Problem to solve: Output the data in full. Keep every word exact and exclude the pictures.

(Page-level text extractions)
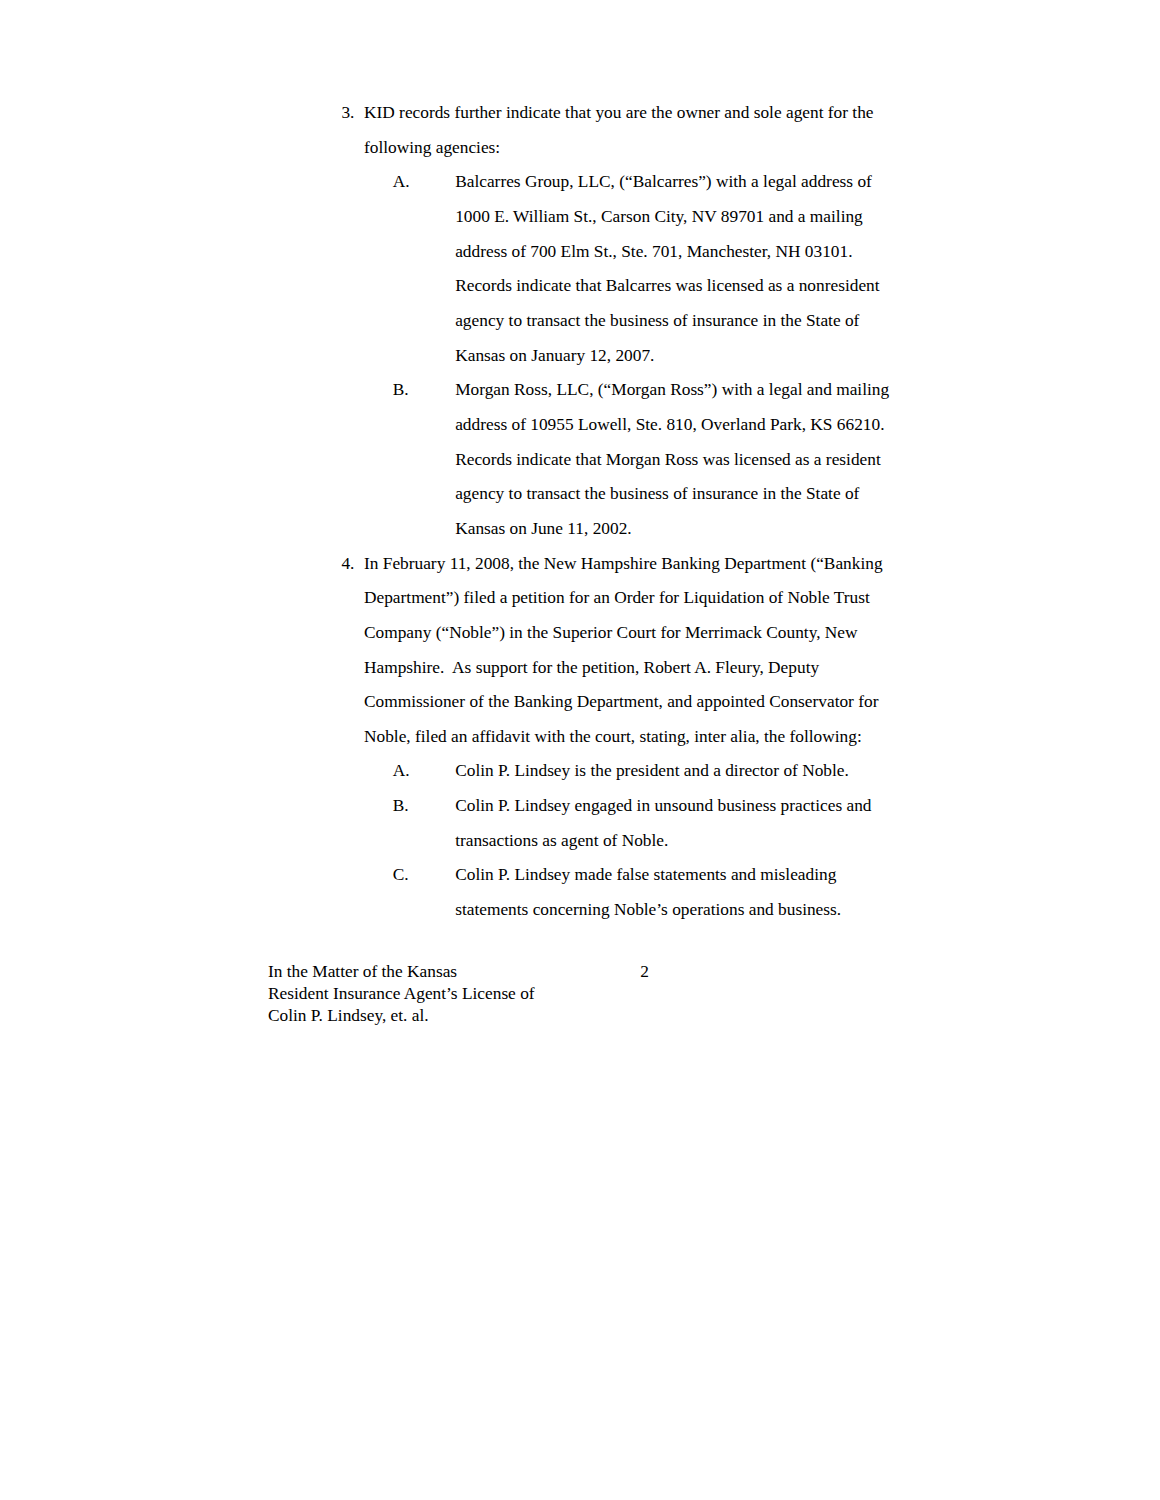3. KID records further indicate that you are the owner and sole agent for the following agencies:
A. Balcarres Group, LLC, (“Balcarres”) with a legal address of 1000 E. William St., Carson City, NV 89701 and a mailing address of 700 Elm St., Ste. 701, Manchester, NH 03101. Records indicate that Balcarres was licensed as a nonresident agency to transact the business of insurance in the State of Kansas on January 12, 2007.
B. Morgan Ross, LLC, (“Morgan Ross”) with a legal and mailing address of 10955 Lowell, Ste. 810, Overland Park, KS 66210. Records indicate that Morgan Ross was licensed as a resident agency to transact the business of insurance in the State of Kansas on June 11, 2002.
4. In February 11, 2008, the New Hampshire Banking Department (“Banking Department”) filed a petition for an Order for Liquidation of Noble Trust Company (“Noble”) in the Superior Court for Merrimack County, New Hampshire. As support for the petition, Robert A. Fleury, Deputy Commissioner of the Banking Department, and appointed Conservator for Noble, filed an affidavit with the court, stating, inter alia, the following:
A. Colin P. Lindsey is the president and a director of Noble.
B. Colin P. Lindsey engaged in unsound business practices and transactions as agent of Noble.
C. Colin P. Lindsey made false statements and misleading statements concerning Noble’s operations and business.
In the Matter of the Kansas Resident Insurance Agent’s License of Colin P. Lindsey, et. al.
2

Solution to the problem:
3. KID records further indicate that you are the owner and sole agent for the following agencies:
A. Balcarres Group, LLC, (“Balcarres”) with a legal address of 1000 E. William St., Carson City, NV 89701 and a mailing address of 700 Elm St., Ste. 701, Manchester, NH 03101. Records indicate that Balcarres was licensed as a nonresident agency to transact the business of insurance in the State of Kansas on January 12, 2007.
B. Morgan Ross, LLC, (“Morgan Ross”) with a legal and mailing address of 10955 Lowell, Ste. 810, Overland Park, KS 66210. Records indicate that Morgan Ross was licensed as a resident agency to transact the business of insurance in the State of Kansas on June 11, 2002.
4. In February 11, 2008, the New Hampshire Banking Department (“Banking Department”) filed a petition for an Order for Liquidation of Noble Trust Company (“Noble”) in the Superior Court for Merrimack County, New Hampshire. As support for the petition, Robert A. Fleury, Deputy Commissioner of the Banking Department, and appointed Conservator for Noble, filed an affidavit with the court, stating, inter alia, the following:
A. Colin P. Lindsey is the president and a director of Noble.
B. Colin P. Lindsey engaged in unsound business practices and transactions as agent of Noble.
C. Colin P. Lindsey made false statements and misleading statements concerning Noble’s operations and business.
In the Matter of the Kansas Resident Insurance Agent’s License of Colin P. Lindsey, et. al.
2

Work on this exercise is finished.